Initiating Prophylactic Phase 2 Trial to Prevent COVID-19
On May 21, 2020, Appili Therapeutics Inc. (TSX:APLI.V) announced that Health Canada has provided clearance for a prophylactic Phase 2 clinical trial of favipiravir for the prevention of COVID-19, a respiratory infection caused by the SARS-CoV-2 coronavirus, in long-term care facilities.
The ongoing coronavirus epidemic has hit the elderly the hardest, particularly those that reside in long-term care facilities. In Canada, approximately 80% of all COVID-19 deaths have occurred in long-term care facilities, while in the U.S. a number of states report that >50% of deaths occur in them. Thus, finding a means to prevent the spread of COVID-19 among this population could have a significant effect on mitigating the epidemic.
The cluster randomized, partially blinded, placebo controlled trial will look to enroll approximately 760 participants across 16 long term care facilities, with eight facilities administering favipiravir to its residents and the other eight administering placebo. Facilities are eligible to be enrolled in the trial after two or more residents test positive for SARS-CoV-2. Following enrollment of the facility, all residents will be administered either favipiravir or placebo with the primary outcome of the trial being outbreak control, defined as no new cases of COVID-19 in residents for 24 consecutive days up to Day 40 after the start of prophylactic treatment.

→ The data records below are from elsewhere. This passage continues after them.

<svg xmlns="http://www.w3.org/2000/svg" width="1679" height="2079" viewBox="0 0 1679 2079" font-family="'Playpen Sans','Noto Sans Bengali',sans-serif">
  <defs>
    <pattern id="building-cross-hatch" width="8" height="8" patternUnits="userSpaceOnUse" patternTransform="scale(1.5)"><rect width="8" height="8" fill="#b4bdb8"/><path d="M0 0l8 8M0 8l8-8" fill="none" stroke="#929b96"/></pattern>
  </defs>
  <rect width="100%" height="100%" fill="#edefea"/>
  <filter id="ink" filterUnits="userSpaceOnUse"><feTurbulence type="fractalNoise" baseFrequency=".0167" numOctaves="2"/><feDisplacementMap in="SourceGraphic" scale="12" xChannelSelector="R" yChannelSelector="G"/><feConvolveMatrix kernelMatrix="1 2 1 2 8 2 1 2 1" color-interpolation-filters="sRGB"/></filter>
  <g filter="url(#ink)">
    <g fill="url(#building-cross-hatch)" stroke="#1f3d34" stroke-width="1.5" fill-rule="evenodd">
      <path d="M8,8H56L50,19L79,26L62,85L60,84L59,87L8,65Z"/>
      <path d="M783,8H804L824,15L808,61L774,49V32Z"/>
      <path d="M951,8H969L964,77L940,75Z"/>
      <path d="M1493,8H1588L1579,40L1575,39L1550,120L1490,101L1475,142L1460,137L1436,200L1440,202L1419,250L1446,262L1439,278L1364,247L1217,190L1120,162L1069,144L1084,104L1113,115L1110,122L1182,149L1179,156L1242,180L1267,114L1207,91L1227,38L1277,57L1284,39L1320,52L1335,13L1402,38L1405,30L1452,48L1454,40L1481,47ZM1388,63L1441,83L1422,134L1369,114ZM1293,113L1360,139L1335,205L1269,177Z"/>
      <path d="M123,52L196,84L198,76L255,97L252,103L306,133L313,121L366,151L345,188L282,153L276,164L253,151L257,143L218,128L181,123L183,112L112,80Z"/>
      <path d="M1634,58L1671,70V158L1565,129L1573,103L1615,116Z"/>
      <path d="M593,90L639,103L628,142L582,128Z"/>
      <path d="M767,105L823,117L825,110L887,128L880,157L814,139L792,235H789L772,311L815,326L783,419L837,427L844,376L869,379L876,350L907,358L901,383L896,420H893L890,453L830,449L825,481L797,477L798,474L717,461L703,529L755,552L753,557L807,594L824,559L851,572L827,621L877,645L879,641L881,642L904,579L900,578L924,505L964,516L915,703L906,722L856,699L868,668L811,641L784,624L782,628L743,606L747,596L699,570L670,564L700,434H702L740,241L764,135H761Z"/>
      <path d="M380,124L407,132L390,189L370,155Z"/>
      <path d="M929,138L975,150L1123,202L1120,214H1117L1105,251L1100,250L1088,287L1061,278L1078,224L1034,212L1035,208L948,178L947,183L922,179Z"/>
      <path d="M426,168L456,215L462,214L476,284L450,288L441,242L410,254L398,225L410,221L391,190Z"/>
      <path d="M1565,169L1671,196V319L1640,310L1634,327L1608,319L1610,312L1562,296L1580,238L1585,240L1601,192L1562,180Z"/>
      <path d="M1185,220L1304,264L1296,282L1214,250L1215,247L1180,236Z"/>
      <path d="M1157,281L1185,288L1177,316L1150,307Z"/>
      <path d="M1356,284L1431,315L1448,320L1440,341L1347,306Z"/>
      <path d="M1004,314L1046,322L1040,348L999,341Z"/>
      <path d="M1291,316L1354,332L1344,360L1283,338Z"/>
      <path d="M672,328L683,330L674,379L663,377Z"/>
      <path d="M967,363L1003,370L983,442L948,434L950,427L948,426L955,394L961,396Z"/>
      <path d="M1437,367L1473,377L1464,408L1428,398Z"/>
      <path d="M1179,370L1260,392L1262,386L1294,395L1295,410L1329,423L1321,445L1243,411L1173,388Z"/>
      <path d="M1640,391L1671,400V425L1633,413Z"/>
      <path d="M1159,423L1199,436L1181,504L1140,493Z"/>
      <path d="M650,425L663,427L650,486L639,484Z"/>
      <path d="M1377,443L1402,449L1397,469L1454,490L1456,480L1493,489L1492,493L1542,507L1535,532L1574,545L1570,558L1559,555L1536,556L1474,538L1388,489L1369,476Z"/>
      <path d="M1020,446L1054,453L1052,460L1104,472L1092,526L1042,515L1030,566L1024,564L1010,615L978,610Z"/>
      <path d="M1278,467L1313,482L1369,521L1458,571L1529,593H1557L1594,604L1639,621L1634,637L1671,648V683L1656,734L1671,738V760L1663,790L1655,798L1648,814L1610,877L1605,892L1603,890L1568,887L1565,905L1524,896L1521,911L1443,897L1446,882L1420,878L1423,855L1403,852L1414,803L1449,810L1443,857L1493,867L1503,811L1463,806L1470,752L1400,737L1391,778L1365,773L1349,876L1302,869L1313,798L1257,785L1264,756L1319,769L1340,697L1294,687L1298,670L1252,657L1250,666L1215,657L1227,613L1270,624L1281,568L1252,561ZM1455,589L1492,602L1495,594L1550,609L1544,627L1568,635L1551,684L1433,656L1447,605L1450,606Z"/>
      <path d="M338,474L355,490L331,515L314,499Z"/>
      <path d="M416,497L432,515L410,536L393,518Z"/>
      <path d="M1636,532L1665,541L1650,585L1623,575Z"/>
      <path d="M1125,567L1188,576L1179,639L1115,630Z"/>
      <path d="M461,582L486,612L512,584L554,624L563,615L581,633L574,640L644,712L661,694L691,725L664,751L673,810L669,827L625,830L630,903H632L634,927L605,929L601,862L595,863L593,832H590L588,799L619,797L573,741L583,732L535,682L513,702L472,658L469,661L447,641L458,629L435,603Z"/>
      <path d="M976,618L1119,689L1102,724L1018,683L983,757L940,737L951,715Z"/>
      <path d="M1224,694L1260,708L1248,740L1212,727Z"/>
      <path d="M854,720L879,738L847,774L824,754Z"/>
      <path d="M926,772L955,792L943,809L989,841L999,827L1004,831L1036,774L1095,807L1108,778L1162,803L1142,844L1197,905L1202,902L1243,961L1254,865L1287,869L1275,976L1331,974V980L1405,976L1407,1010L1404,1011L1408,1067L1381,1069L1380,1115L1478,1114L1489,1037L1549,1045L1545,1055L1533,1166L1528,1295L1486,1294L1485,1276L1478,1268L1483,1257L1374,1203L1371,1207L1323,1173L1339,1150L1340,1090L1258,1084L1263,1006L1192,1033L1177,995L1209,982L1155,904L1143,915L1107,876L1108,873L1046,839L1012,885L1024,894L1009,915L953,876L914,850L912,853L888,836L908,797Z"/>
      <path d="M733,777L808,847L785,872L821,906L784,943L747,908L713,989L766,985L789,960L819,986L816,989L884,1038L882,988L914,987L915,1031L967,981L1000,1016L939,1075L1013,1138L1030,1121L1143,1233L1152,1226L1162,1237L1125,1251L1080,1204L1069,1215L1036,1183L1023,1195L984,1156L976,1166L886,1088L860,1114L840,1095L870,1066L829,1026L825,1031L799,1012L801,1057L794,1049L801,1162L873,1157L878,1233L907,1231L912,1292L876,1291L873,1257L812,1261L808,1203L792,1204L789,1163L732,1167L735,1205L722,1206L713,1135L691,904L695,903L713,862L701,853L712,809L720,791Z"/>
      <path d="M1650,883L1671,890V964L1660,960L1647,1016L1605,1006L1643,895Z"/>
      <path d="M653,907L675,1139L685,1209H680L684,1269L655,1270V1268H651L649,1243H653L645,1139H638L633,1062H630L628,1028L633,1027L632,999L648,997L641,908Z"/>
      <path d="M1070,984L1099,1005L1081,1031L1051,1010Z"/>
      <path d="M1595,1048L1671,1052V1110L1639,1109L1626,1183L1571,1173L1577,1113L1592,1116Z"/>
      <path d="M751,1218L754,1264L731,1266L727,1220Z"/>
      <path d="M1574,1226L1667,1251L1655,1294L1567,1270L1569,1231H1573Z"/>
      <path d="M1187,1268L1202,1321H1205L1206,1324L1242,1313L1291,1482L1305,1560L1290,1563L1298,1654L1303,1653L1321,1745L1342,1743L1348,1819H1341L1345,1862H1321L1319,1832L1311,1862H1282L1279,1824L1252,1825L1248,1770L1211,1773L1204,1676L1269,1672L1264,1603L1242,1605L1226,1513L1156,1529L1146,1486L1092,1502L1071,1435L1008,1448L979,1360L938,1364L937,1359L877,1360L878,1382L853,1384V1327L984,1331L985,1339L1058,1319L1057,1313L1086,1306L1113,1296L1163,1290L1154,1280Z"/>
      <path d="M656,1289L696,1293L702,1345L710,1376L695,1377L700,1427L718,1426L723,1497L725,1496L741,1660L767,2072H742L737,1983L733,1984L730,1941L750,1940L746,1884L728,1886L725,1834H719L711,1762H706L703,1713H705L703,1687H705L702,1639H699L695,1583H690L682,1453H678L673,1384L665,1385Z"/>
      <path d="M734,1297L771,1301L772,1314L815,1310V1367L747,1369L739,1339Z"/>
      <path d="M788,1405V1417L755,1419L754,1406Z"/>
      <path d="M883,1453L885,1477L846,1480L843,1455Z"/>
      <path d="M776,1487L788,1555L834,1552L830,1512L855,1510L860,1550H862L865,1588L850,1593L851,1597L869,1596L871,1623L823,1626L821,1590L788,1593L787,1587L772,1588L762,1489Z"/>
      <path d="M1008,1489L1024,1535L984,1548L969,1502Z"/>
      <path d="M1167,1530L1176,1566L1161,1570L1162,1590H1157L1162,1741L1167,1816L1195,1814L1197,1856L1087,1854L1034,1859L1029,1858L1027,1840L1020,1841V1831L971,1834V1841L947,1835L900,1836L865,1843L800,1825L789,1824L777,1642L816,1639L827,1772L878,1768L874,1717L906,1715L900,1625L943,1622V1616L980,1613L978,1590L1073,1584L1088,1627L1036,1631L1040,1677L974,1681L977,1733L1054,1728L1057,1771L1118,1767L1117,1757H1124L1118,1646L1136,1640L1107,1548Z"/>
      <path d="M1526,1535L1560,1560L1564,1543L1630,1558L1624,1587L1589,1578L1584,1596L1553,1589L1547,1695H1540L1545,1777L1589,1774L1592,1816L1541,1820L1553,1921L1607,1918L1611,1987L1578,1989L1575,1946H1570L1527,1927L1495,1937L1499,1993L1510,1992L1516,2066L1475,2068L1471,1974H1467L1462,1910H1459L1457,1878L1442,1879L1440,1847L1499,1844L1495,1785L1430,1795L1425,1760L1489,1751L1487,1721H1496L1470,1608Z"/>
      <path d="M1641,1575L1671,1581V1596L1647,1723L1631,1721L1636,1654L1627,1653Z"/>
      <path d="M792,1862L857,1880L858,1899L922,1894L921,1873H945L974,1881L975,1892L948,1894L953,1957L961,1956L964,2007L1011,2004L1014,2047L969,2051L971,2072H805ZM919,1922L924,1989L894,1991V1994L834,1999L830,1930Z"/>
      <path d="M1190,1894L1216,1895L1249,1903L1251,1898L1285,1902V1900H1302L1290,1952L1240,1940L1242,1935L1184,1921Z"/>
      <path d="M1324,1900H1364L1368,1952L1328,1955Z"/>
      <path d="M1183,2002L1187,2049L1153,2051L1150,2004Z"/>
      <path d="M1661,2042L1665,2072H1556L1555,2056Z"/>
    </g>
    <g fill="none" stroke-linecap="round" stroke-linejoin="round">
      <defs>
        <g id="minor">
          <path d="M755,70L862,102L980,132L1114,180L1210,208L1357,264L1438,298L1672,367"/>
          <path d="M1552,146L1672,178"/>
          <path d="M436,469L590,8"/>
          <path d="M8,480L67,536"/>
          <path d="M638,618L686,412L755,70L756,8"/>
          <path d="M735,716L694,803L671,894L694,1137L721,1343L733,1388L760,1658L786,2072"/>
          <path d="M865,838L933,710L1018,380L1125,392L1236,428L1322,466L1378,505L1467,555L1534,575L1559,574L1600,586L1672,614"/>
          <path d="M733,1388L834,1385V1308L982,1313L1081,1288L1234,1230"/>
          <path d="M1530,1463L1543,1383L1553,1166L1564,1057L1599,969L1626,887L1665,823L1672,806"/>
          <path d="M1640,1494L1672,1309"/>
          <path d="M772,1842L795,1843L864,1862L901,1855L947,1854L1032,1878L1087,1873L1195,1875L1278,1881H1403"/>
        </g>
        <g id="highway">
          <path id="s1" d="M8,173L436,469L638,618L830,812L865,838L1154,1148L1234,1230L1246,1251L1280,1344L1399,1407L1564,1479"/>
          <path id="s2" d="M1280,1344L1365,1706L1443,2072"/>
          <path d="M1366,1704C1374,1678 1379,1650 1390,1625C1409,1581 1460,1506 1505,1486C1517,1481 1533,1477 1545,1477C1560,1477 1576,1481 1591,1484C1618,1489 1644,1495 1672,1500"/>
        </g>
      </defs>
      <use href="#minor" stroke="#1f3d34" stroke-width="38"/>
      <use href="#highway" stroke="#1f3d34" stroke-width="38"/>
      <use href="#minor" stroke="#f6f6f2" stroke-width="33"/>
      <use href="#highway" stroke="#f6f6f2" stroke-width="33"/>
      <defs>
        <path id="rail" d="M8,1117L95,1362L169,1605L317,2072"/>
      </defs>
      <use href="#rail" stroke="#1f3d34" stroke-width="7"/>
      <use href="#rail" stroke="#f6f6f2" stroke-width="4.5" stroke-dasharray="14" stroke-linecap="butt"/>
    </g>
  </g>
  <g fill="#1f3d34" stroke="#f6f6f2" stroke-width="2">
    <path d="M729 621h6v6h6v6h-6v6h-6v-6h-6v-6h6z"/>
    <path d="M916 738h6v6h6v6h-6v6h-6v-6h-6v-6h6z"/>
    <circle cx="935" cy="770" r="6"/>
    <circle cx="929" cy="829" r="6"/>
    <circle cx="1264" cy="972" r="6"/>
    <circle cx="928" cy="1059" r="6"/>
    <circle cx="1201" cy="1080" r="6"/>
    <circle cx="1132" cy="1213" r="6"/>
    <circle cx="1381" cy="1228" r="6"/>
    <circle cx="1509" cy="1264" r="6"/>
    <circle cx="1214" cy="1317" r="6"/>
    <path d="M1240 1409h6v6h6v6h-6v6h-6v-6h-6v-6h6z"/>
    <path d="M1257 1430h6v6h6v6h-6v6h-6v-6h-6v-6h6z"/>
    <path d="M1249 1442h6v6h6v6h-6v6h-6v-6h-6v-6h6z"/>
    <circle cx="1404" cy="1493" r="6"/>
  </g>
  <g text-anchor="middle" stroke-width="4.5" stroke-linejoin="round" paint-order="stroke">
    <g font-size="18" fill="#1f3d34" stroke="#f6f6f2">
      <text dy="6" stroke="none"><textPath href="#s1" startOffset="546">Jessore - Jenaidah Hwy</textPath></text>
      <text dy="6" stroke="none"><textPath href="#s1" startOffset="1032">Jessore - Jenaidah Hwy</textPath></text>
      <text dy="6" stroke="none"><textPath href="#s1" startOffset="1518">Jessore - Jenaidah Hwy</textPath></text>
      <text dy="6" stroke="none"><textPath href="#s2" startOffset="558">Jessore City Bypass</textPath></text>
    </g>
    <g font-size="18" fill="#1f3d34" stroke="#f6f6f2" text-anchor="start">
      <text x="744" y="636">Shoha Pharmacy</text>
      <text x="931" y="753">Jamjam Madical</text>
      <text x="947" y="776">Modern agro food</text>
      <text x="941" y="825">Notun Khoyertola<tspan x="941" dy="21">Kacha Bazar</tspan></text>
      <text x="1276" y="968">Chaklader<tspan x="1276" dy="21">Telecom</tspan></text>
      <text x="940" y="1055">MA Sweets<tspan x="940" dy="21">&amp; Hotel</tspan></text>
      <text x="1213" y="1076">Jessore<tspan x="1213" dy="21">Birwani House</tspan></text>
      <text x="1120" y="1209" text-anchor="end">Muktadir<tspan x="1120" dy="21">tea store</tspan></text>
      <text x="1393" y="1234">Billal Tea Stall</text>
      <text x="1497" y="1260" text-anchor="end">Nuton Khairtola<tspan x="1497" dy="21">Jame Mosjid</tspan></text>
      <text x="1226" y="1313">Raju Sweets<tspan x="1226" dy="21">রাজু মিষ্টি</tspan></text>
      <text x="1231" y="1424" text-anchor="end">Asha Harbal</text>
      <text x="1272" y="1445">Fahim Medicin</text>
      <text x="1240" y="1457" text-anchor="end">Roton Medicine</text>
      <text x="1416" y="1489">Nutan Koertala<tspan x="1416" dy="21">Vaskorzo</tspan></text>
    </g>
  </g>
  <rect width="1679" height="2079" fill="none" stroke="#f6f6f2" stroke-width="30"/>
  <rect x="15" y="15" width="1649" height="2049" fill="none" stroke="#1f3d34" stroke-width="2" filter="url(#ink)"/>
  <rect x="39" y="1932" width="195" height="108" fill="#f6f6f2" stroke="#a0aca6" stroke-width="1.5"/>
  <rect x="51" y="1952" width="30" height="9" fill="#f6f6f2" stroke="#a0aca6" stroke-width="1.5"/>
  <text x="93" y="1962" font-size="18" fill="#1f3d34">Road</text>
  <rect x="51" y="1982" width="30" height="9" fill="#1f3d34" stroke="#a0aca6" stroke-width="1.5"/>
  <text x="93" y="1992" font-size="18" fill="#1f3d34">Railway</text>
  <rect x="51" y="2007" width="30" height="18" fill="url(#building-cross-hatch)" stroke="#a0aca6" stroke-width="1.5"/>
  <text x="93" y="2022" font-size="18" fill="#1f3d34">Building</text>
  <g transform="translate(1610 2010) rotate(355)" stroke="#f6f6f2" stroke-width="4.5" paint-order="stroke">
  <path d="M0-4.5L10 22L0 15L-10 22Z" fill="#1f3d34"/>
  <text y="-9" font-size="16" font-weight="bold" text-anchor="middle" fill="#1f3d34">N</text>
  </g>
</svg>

Secondary objectives include safety, rates of infection, disease progression, and fatality rates.
Favipiravir is a broad-spectrum antiviral compound that selectively inhibits the RNA-dependent RNA polymerase (RdRP) of influenza and many other RNA viruses (Shiraki et al., 2020). It was discovered by Toyoma Chemical Co., Ltd. through the screening of a large chemical library looking for compounds with anti-influenza activity. Favipiravir shows activity against influenza strains A, B, and C, which includes seasonal strains as well as pandemic strains (Fruruta et al., 2002).
The drug interferes with viral replication through binding of RdRP and acting as a chain terminator at the site of incorporation (Jin et al., 2013). However, in comparison to other anti-viral compounds, it does not appear to generate resistant strains. For example, influenza virus strains that are resistant to oseltamivir (Tamiflu®) have emerged, however a favipiravir-resistant virus never appeared in Phase 3 clinical trials (Takashita et al., 2016). This is encouraging, as the use of favipiravir will likely not lead to a reduction in efficacy should the drug be utilized during the current coronavirus pandemic.
Favipiravir is currently approved for the treatment of pandemic influenza in Japan under the brand name Avigan®. However, it is contraindicated for use in pregnant women since it showed teratogenic and embryotoxic effects in animals. Other potential side effects include nausea, vomiting, diarrhea, and hepatic injury.
Favipiravir and COVID-19
There are a number of research groups around the world studying favipiravir for the treatment of COVID-19 as evidenced by the 14 clinical trials either ongoing or intending to start listed on clinicaltrials.gov. Thus far there have been two reports in the media about trials in China and Japan that tested favipiravir in patients with COVID-19, however it should be noted that those studies examined treatment with favipiravir after the patients had already been diagnosed with COVID-19.
Cai et al., 2020: This open label, non-randomized trial was performed in Shenzhen, China and compared favipiravir to lopinavir/ritonavir (control arm) for the treatment of COVID-19. Results showed that patients treated with favipiravir had a shorter viral clearance time compared to the control arm (4 days vs. 11 days; P<0.001) and showed significant improvement in chest imaging compared to the control arm (91.4% vs. 62.2%; P=0.004). In addition, fewer adverse reactions were seen in the favipiravir arm compared to the control arm.
Chen et al., 2020: This randomized, open label trial was performed in Wuhan, China and compared favipiravir to umifenovir (control arm) for the treatment of COVID-19. The primary endpoint was clinical recovery at Day 7, which did not significantly differ between the favipiravir (71/116, 61%) and control (62/120, 52%) group (P=0.1396). However, treatment with favipiravir led to shorter duration of fever (difference of 1.7 days; P<0.0001) and cough (difference of 1.75 days; P<0.0001).
These reports are encouraging and show that favipiravir has antiviral activity against SARS-CoV-2 along with a relatively benign side effect profile.
We look forward to updates regarding the Phase 2 trial of favipiravir and believe it could have an important impact on the coronavirus epidemic as the elderly are clearly the most vulnerable and treatments to prevent the spread of disease in that population are desperately needed. Valuing favipiravir for the prevention of COVID-19 in the elderly is very difficult at this point, however we model for it to be a $100 million opportunity, which would likely take the form of selling the compound to be stockpiled and distributed by the government. This has raised our valuation to CAD$3.50.